Wilentz continues: “Whether motivated by … fear of Trump’s base, a perverted sense of democratic evenhandedness, a reflexive hostility toward liberals, or something else, [commentators who say Trump should stay on the ballot] betray a basic ignorance of the relevant history and thus a misconception of what the 14th amendment actually meant and means. That history, meanwhile, has placed the conservative members of the supreme court in a very tight spot.”

Wilentz says justices who subscribe to originalism, a doctrine that “purports to divine the original intentions of the framers [of the constitution] by presenting tendentious renderings of the past as a kind of scripture”, will in the Colorado case have to contend with evidence – as presented by the historians’ brief – of what the framers of the 14th amendment meant.

Recently used to remove the right to abortion and to gut voting rights, originalism now threatens, Wilentz says, to become a “petard … exploding in the majority’s face.”

He also writes: “The conservative majority of the supreme court and the historical legacy of the [Chief Justice John] Roberts court have reached a point of no return.

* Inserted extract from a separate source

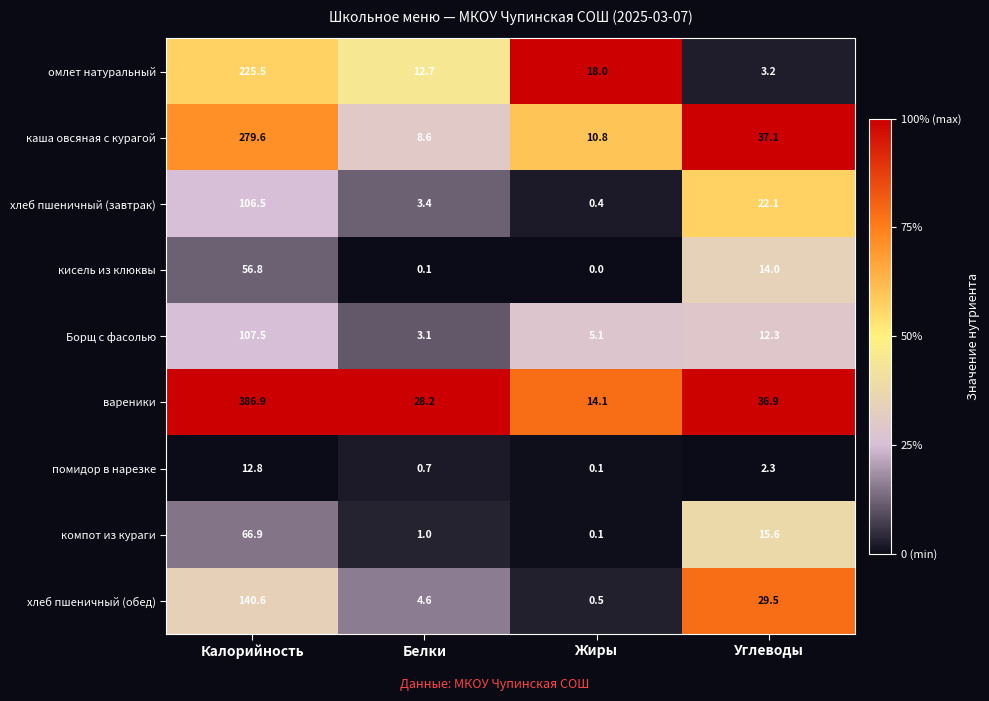

Which series changed the most between Калорийность and Белки?

вареники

The law, no matter the diversions and claptrap of Trump’s lawyers and the pundits, is crystal clear, on incontestable historical as well as originalist grounds … the conservatives face a choice between disqualifying Trump or shredding the foundation of their judicial methodology.”

If the court does not “honour the original meaning of the 14th amendment and disqualify Donald Trump”, Wilentz writes, “it will trash the constitutional defense of democracy designed following slavery’s abolition; it will guarantee, at a minimum, political chaos no matter what the voters decide in November; and it will quite possibly pave the way for a man who has vowed that he will, if necessary, rescind the constitution in order to impose a dictatorship of revenge.”